WHAT YOU NEED TO DO - An exact copy of the listing below is the answer, with the pictures removed.
==*==
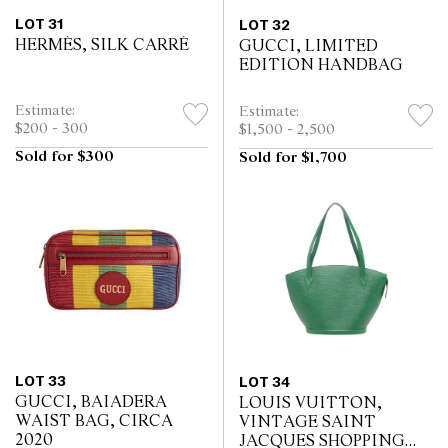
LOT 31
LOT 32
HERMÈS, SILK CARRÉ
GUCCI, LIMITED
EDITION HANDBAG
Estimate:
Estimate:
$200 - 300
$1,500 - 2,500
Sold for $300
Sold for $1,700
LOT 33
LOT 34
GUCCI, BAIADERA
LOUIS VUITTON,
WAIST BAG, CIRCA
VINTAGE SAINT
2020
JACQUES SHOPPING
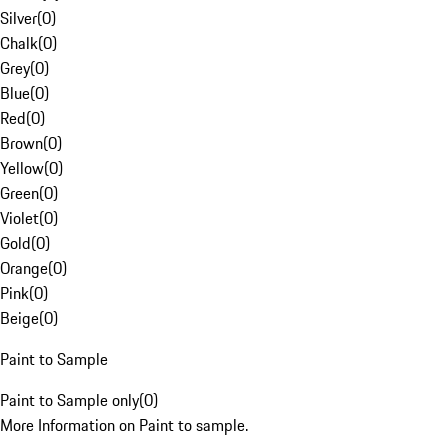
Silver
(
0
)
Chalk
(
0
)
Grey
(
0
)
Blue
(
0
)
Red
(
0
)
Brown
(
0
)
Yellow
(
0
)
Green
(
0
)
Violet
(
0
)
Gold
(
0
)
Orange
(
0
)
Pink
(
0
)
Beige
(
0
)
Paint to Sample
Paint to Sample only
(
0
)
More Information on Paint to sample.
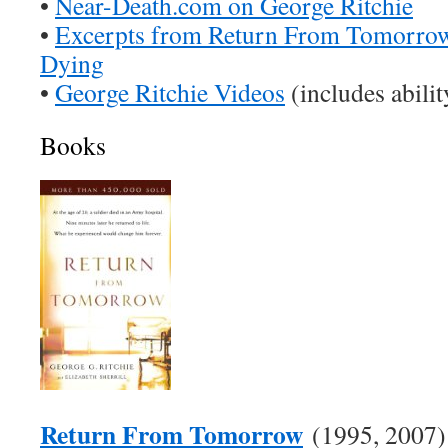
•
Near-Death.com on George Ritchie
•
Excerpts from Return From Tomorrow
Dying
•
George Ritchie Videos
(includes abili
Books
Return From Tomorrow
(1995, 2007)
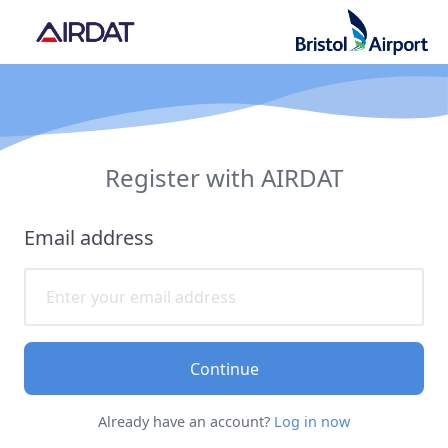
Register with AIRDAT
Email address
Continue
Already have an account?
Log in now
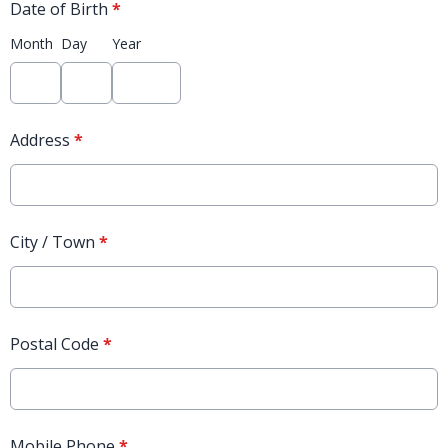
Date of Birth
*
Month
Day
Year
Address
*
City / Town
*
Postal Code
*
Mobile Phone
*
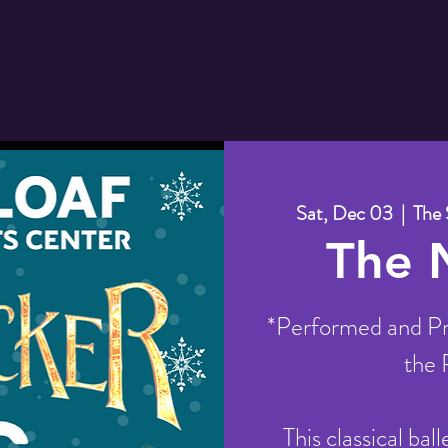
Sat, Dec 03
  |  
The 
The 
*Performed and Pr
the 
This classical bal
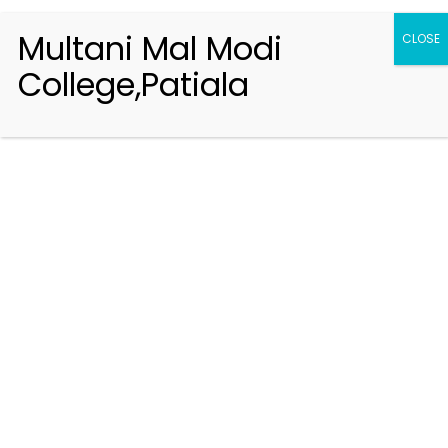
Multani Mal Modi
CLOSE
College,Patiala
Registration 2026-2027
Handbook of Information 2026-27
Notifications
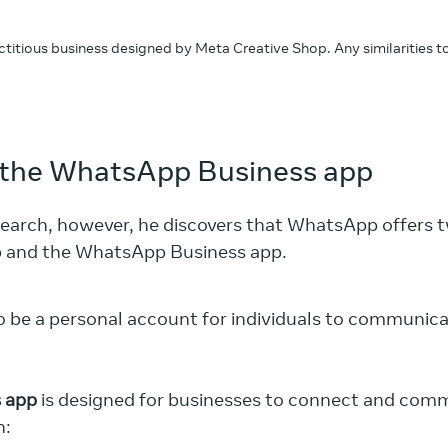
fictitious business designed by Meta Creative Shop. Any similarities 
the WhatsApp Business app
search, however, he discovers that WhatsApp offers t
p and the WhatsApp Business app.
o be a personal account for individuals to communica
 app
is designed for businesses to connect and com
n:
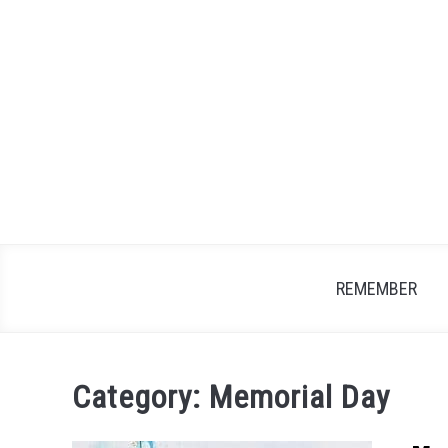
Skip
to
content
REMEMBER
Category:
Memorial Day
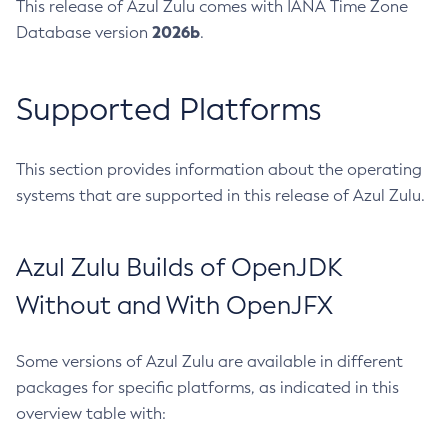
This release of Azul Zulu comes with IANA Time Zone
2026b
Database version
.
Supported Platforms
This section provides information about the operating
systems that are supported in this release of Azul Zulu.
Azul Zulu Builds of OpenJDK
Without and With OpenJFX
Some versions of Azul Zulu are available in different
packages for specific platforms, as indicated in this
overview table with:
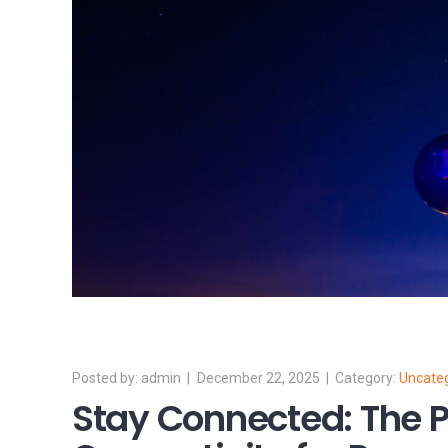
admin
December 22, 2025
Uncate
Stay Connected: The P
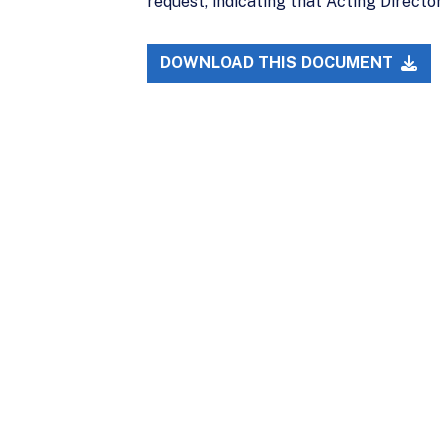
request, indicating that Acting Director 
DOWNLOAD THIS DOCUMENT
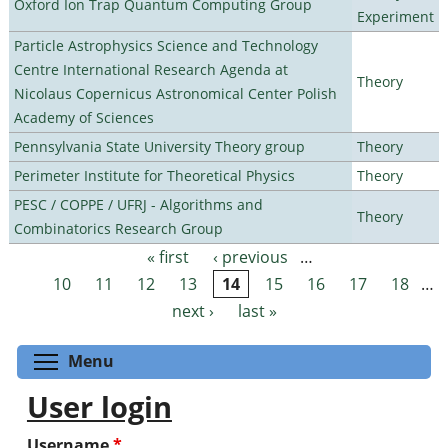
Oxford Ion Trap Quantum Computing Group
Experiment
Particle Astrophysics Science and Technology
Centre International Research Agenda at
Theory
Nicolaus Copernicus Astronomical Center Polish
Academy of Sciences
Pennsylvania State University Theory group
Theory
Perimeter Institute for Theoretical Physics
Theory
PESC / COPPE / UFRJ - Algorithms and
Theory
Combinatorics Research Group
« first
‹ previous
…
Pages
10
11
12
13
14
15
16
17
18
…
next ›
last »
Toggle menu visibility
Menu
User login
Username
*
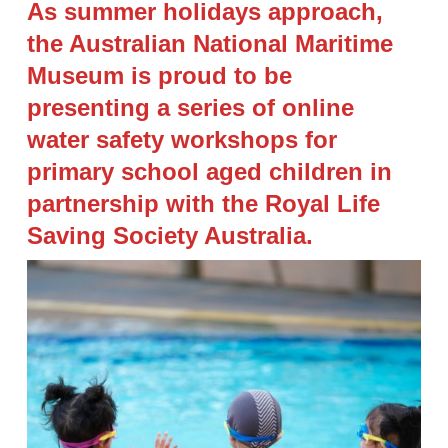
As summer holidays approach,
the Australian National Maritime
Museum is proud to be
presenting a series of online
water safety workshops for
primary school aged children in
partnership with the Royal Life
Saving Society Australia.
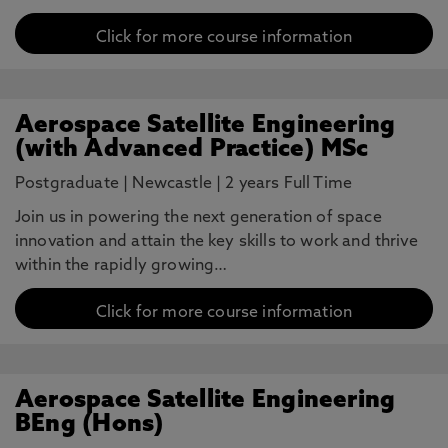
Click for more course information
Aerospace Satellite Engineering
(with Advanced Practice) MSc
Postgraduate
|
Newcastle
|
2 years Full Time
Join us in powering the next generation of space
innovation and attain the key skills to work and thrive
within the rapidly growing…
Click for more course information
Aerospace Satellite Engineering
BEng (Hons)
==*==
OUTPUT BELOW -
LOT 31
LOT 32
HERMÈS, SILK CARRÉ
GUCCI, LIMITED
EDITION HANDBAG
Estimate:
Estimate:
$200 - 300
$1,500 - 2,500
Sold for $300
Sold for $1,700
LOT 33
LOT 34
GUCCI, BAIADERA
LOUIS VUITTON,
WAIST BAG, CIRCA
VINTAGE SAINT
2020
JACQUES SHOPPING
Silver
(
0
)
Chalk
(
0
)
Grey
(
0
)
Blue
(
0
)
Red
(
0
)
Brown
(
0
)
Yellow
(
0
)
Green
(
0
)
Violet
(
0
)
Gold
(
0
)
Orange
(
0
)
Pink
(
0
)
Beige
(
0
)
Paint to Sample
Paint to Sample only
(
0
)
More Information on Paint to sample.
•
Near-Death.com on George Ritchie
•
Excerpts from Return From Tomorrow
Dying
•
George Ritchie Videos
(includes abili
Books
Return From Tomorrow
(1995, 2007)
Register with AIRDAT
Email address
Continue
Already have an account?
Log in now
Date of Birth
*
Month
Day
Year
Address
*
City / Town
*
Postal Code
*
Mobile Phone
*
Sat, Dec 03
  |  
The 
The 
*Performed and Pr
the 
This classical bal
Multani Mal Modi
CLOSE
College,Patiala
Registration 2026-2027
Handbook of Information 2026-27
Notifications
fictitious business designed by Meta Creative Shop. Any similarities 
the WhatsApp Business app
search, however, he discovers that WhatsApp offers t
p and the WhatsApp Business app.
o be a personal account for individuals to communica
 app
is designed for businesses to connect and com
n:
Skip
to
content
REMEMBER
Category:
Memorial Day
This release of Azul Zulu comes with IANA Time Zone
2026b
Database version
.
Supported Platforms
This section provides information about the operating
systems that are supported in this release of Azul Zulu.
Azul Zulu Builds of OpenJDK
Without and With OpenJFX
Some versions of Azul Zulu are available in different
packages for specific platforms, as indicated in this
overview table with:
admin
December 22, 2025
Uncate
Stay Connected: The P
request, indicating that Acting Director 
DOWNLOAD THIS DOCUMENT
Oxford Ion Trap Quantum Computing Group
Experiment
Particle Astrophysics Science and Technology
Centre International Research Agenda at
Theory
Nicolaus Copernicus Astronomical Center Polish
Academy of Sciences
Pennsylvania State University Theory group
Theory
Perimeter Institute for Theoretical Physics
Theory
PESC / COPPE / UFRJ - Algorithms and
Theory
Combinatorics Research Group
« first
‹ previous
…
Pages
10
11
12
13
14
15
16
17
18
…
next ›
last »
Toggle menu visibility
Menu
User login
Username
*
As summer holidays approach,
the Australian National Maritime
Museum is proud to be
presenting a series of online
water safety workshops for
primary school aged children in
partnership with the Royal Life
Saving Society Australia.
Click for more course information
Aerospace Satellite Engineering
(with Advanced Practice) MSc
Postgraduate
|
Newcastle
|
2 years Full Time
Join us in powering the next generation of space
innovation and attain the key skills to work and thrive
within the rapidly growing…
Click for more course information
Aerospace Satellite Engineering
BEng (Hons)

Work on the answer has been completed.